(Entries shown begins)

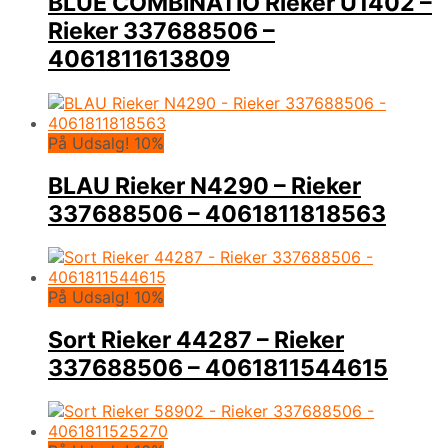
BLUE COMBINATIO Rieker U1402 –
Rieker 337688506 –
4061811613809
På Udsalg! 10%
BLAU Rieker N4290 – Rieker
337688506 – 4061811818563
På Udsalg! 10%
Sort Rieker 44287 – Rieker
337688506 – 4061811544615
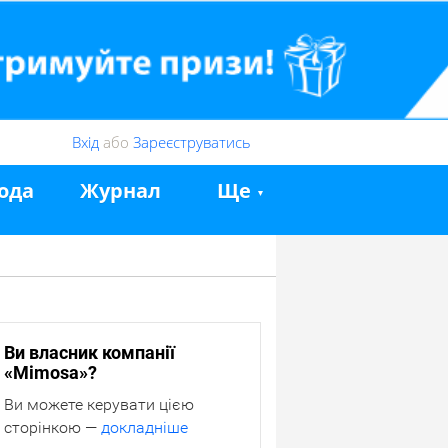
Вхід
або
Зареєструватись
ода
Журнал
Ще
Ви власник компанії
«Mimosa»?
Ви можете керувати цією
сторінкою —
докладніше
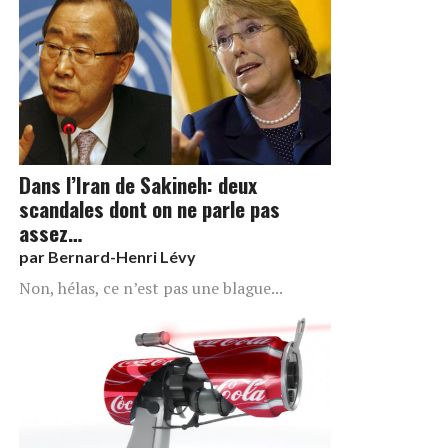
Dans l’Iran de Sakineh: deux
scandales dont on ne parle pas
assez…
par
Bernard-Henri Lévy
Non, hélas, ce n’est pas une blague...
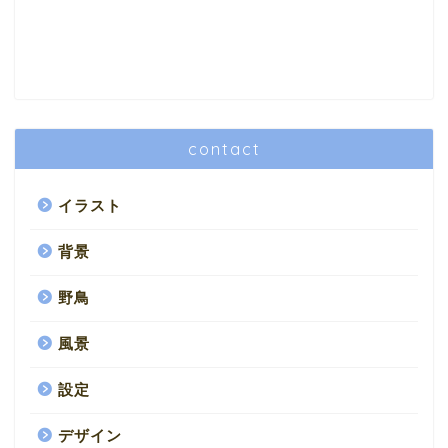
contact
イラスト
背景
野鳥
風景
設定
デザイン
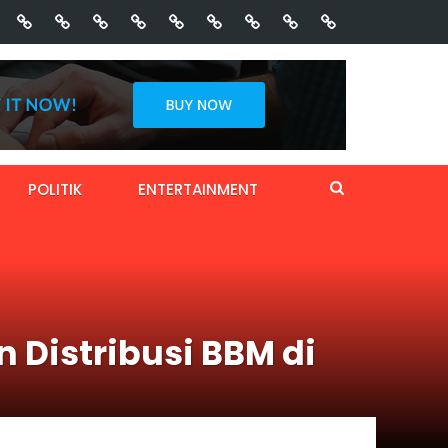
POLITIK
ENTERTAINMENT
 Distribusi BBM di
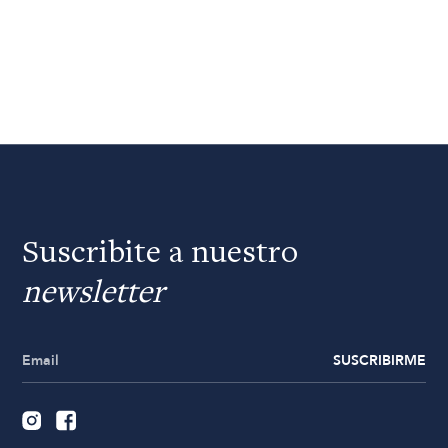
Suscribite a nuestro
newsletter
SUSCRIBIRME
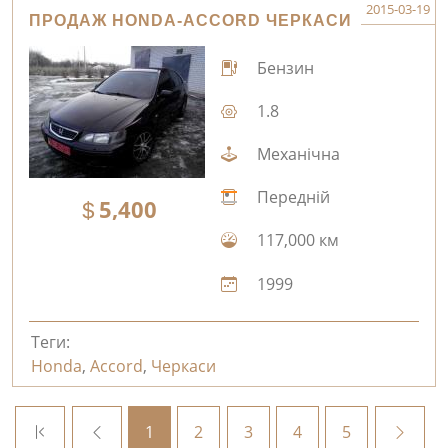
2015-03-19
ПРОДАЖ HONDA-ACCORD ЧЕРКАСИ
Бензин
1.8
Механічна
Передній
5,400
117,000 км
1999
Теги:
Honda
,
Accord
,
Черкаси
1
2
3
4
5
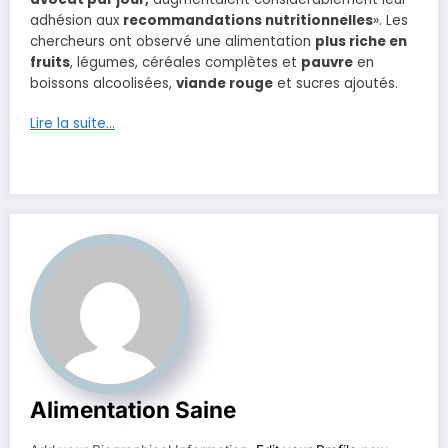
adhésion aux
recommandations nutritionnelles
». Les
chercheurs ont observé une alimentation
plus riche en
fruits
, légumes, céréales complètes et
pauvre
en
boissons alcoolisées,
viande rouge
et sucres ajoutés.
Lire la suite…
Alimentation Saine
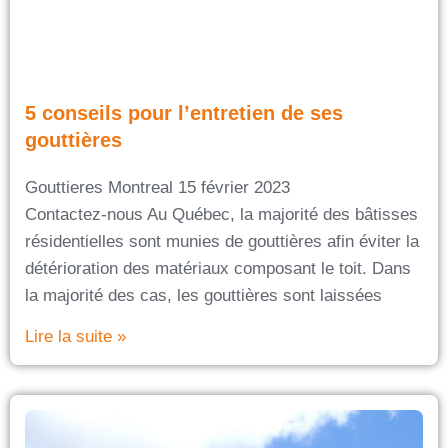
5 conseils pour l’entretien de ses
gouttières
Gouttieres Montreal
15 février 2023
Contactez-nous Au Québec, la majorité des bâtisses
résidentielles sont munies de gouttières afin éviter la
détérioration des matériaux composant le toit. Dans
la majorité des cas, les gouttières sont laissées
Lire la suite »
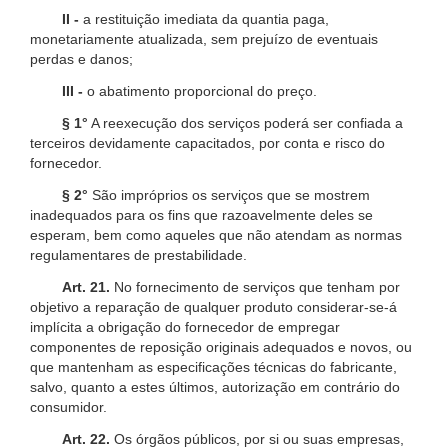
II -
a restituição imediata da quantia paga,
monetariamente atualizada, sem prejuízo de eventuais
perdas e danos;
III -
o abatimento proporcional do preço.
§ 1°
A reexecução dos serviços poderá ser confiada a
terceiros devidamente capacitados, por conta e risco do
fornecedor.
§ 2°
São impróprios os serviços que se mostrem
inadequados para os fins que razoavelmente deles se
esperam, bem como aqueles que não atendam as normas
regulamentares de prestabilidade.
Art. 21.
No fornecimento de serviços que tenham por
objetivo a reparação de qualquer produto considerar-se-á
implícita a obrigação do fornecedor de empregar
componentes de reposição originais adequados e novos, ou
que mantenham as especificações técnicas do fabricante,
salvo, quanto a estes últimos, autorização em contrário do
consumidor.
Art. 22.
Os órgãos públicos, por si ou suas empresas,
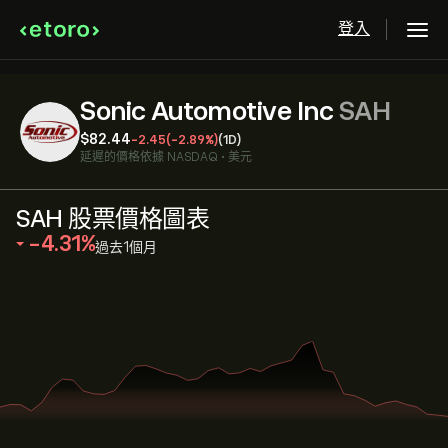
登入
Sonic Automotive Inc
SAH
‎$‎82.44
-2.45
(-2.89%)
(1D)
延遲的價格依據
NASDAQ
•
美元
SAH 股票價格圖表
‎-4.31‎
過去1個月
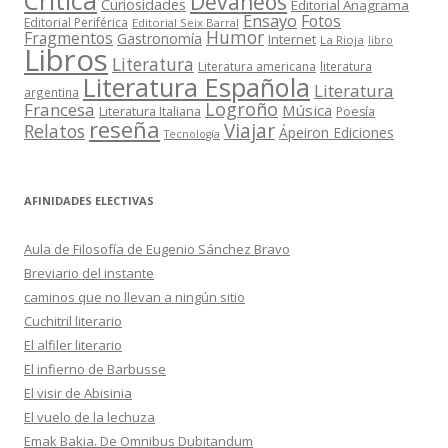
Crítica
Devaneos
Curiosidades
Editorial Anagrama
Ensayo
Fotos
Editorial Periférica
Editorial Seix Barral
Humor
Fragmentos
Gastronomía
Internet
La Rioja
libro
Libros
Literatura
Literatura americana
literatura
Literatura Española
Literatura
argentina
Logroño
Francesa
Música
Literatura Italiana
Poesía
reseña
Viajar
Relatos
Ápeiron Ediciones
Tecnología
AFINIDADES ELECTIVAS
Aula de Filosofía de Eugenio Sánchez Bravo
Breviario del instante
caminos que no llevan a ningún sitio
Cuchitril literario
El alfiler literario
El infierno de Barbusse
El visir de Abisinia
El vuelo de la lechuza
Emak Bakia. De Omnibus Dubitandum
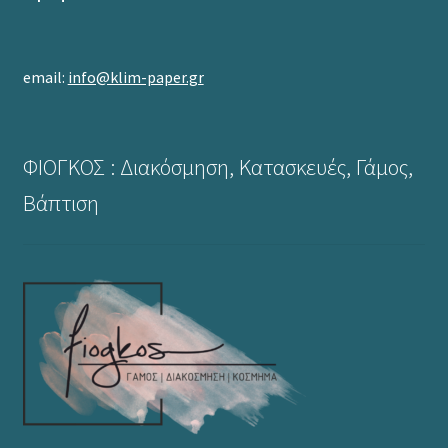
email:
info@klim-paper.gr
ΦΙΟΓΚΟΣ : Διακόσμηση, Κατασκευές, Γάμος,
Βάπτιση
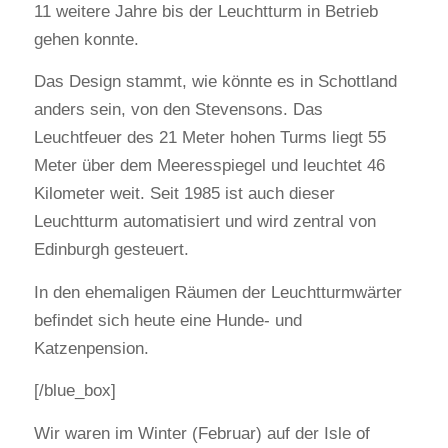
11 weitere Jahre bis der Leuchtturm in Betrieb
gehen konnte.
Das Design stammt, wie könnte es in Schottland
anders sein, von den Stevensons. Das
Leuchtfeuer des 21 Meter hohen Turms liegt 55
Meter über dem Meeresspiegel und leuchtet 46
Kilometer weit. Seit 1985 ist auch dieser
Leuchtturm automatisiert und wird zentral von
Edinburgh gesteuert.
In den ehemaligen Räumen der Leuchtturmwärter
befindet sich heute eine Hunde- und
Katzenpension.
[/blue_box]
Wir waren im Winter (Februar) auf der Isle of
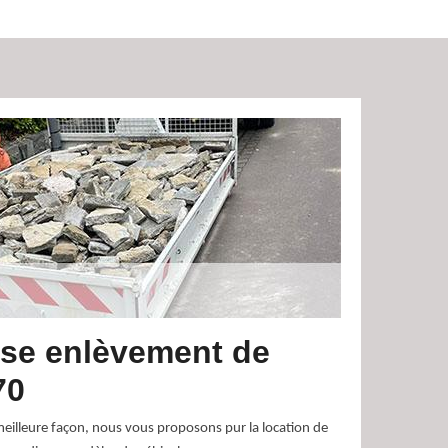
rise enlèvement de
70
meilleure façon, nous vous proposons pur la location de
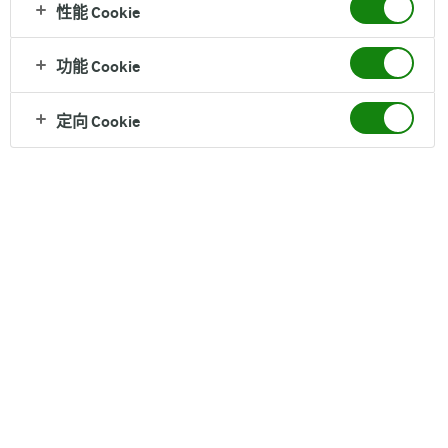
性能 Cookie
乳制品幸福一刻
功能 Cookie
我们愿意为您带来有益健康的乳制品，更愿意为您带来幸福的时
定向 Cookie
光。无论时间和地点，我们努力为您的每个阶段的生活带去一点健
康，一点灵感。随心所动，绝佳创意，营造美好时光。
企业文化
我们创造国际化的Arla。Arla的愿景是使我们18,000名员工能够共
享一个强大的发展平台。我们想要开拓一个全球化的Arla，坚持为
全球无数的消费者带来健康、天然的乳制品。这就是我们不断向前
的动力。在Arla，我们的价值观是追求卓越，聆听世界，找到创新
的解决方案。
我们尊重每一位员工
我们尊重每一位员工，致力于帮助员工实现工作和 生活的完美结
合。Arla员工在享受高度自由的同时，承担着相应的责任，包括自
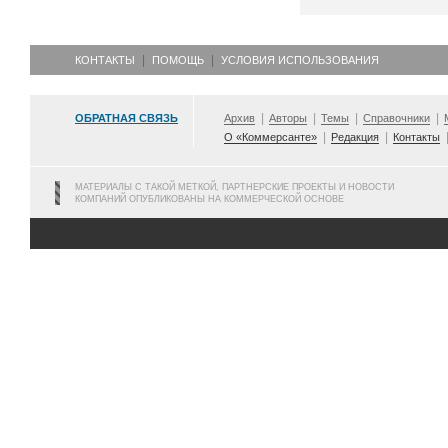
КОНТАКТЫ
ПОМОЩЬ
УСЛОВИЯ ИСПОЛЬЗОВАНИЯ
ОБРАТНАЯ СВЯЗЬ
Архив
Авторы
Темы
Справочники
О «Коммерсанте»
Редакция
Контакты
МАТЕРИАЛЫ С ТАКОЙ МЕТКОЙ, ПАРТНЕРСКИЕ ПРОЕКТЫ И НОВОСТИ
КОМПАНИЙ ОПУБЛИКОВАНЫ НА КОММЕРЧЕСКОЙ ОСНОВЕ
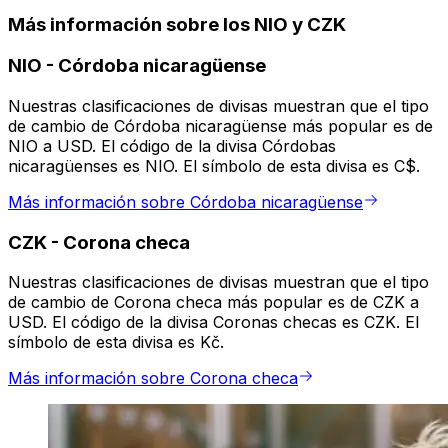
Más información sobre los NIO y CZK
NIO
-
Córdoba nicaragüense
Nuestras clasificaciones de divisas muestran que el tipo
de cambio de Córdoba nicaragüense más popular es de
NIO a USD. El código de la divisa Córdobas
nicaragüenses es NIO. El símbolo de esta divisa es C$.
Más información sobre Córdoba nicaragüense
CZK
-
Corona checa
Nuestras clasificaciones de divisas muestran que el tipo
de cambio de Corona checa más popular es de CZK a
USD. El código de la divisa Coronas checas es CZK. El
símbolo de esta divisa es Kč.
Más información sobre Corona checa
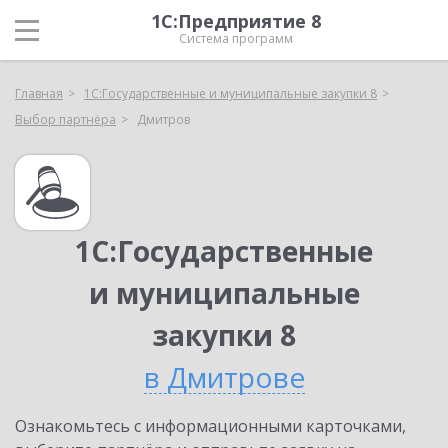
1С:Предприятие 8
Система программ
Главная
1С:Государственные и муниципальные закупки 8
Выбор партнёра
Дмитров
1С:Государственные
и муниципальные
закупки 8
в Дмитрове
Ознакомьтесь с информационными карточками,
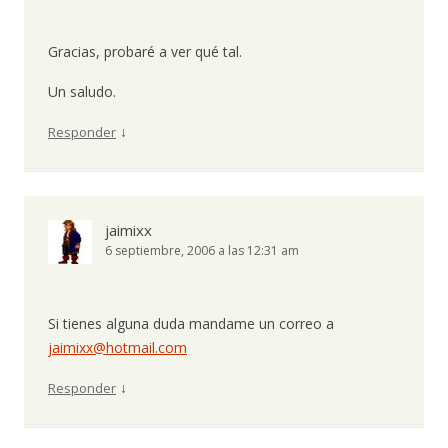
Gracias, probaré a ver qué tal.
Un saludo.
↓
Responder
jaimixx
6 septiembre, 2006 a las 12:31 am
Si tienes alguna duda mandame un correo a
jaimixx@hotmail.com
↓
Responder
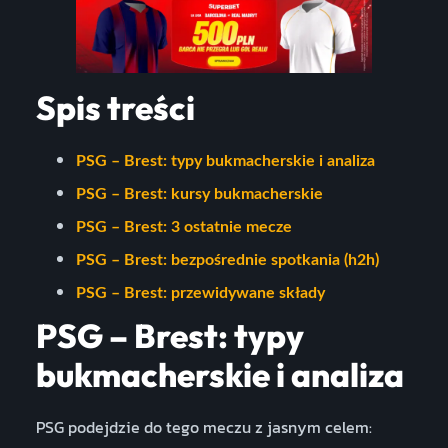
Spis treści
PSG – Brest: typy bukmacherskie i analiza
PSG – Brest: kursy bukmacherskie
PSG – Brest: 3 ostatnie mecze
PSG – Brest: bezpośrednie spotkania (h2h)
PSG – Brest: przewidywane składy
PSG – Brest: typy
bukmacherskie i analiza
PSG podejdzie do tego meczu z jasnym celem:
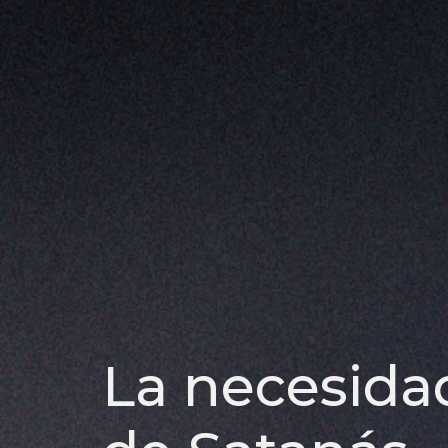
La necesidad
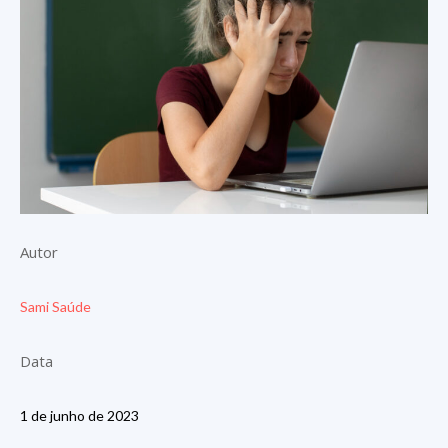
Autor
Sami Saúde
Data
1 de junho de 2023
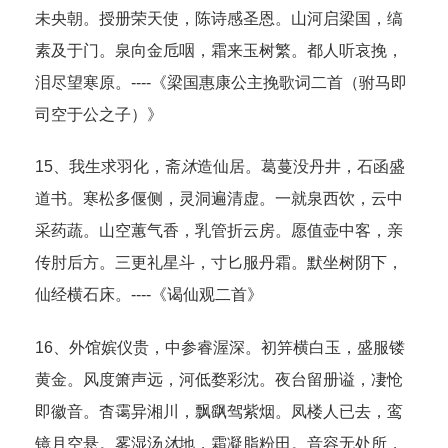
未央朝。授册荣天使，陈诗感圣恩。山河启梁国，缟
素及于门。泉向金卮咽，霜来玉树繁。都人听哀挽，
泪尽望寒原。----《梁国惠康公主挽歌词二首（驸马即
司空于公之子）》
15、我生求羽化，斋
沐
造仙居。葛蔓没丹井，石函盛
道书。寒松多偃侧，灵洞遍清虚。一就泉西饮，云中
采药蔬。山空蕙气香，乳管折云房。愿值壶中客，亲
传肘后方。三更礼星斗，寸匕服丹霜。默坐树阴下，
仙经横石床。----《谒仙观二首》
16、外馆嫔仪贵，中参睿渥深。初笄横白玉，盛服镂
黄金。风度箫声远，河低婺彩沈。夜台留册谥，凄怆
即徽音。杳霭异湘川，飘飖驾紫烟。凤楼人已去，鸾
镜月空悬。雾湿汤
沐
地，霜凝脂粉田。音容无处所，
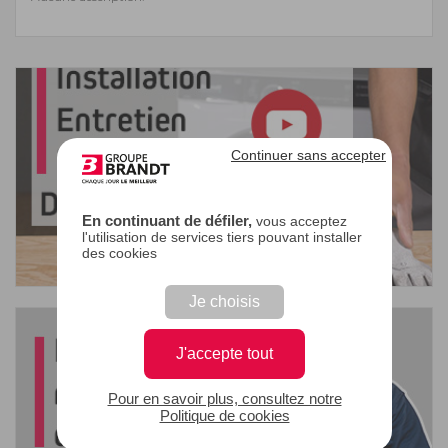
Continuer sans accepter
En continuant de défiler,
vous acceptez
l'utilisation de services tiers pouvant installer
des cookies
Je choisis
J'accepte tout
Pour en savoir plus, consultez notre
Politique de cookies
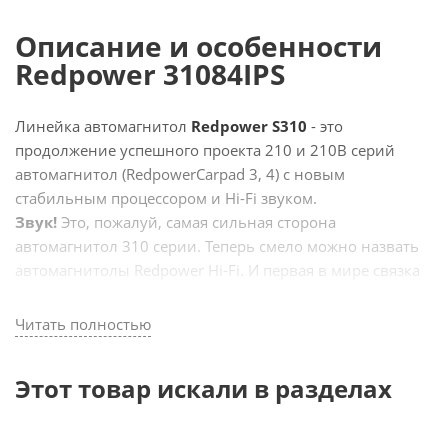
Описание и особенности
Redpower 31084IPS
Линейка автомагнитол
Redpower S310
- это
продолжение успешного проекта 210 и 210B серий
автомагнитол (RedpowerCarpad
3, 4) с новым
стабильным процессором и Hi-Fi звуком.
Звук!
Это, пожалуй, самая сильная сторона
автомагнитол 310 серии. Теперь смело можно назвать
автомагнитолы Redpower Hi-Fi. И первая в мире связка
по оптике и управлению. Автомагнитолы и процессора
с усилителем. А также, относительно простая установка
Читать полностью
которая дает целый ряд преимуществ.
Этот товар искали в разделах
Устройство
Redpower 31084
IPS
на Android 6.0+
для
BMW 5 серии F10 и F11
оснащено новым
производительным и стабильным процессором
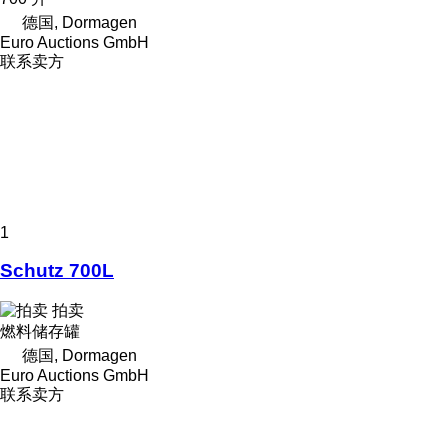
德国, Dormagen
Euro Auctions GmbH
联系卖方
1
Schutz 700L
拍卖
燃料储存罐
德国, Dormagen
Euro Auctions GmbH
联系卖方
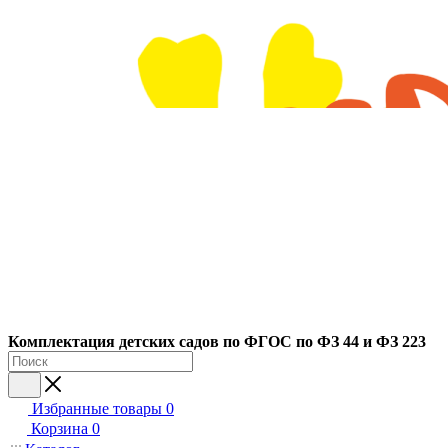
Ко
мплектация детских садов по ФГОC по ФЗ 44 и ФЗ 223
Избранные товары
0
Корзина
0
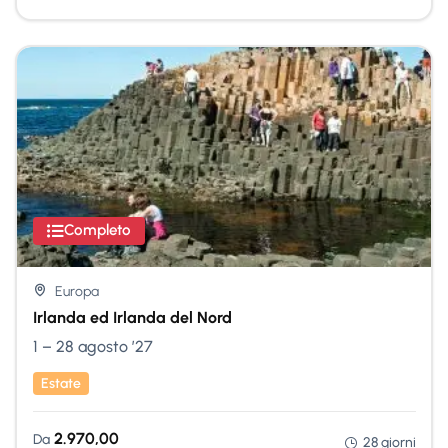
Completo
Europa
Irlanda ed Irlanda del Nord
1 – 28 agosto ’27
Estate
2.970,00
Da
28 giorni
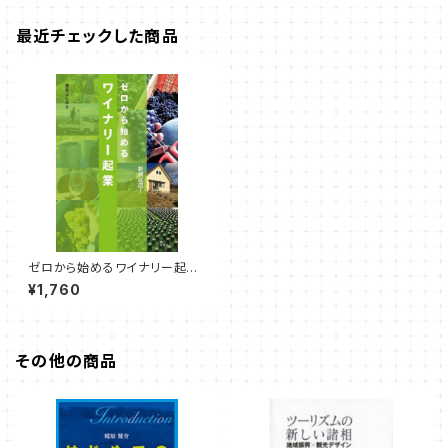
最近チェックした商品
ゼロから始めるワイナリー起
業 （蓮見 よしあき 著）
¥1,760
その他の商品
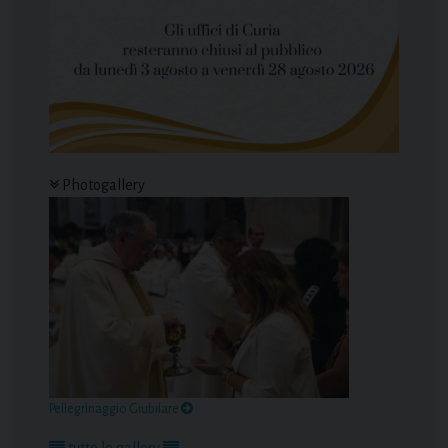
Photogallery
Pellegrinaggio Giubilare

(Entries shown ends)

Exercise requirements ->
Copy out the lines from the very first one through the line containing "Os órgãos públicos, por", both included, and leave the pictures out.

Exercise output ->
BLUE COMBINATIO Rieker U1402 –
Rieker 337688506 –
4061811613809
På Udsalg! 10%
BLAU Rieker N4290 – Rieker
337688506 – 4061811818563
På Udsalg! 10%
Sort Rieker 44287 – Rieker
337688506 – 4061811544615
Вхід
або
Зареєструватись
ода
Журнал
Ще
Ви власник компанії
«Mimosa»?
Ви можете керувати цією
сторінкою —
докладніше
Dans l’Iran de Sakineh: deux
scandales dont on ne parle pas
assez…
par
Bernard-Henri Lévy
Non, hélas, ce n’est pas une blague...
contact
イラスト
背景
野鳥
風景
設定
デザイン
POLITIK
ENTERTAINMENT
 Distribusi BBM di
Suscribite a nuestro
newsletter
SUSCRIBIRME
2015-03-19
ПРОДАЖ HONDA-ACCORD ЧЕРКАСИ
Бензин
1.8
Механічна
Передній
5,400
117,000 км
1999
Теги:
Honda
,
Accord
,
Черкаси
1
2
3
4
5
adhésion aux
recommandations nutritionnelles
». Les
chercheurs ont observé une alimentation
plus riche en
fruits
, légumes, céréales complètes et
pauvre
en
boissons alcoolisées,
viande rouge
et sucres ajoutés.
Lire la suite…
Alimentation Saine
5 conseils pour l’entretien de ses
gouttières
Gouttieres Montreal
15 février 2023
Contactez-nous Au Québec, la majorité des bâtisses
résidentielles sont munies de gouttières afin éviter la
détérioration des matériaux composant le toit. Dans
la majorité des cas, les gouttières sont laissées
Lire la suite »
II -
a restituição imediata da quantia paga,
monetariamente atualizada, sem prejuízo de eventuais
perdas e danos;
III -
o abatimento proporcional do preço.
§ 1°
A reexecução dos serviços poderá ser confiada a
terceiros devidamente capacitados, por conta e risco do
fornecedor.
§ 2°
São impróprios os serviços que se mostrem
inadequados para os fins que razoavelmente deles se
esperam, bem como aqueles que não atendam as normas
regulamentares de prestabilidade.
Art. 21.
No fornecimento de serviços que tenham por
objetivo a reparação de qualquer produto considerar-se-á
implícita a obrigação do fornecedor de empregar
componentes de reposição originais adequados e novos, ou
que mantenham as especificações técnicas do fabricante,
salvo, quanto a estes últimos, autorização em contrário do
consumidor.
Art. 22.
Os órgãos públicos, por si ou suas empresas,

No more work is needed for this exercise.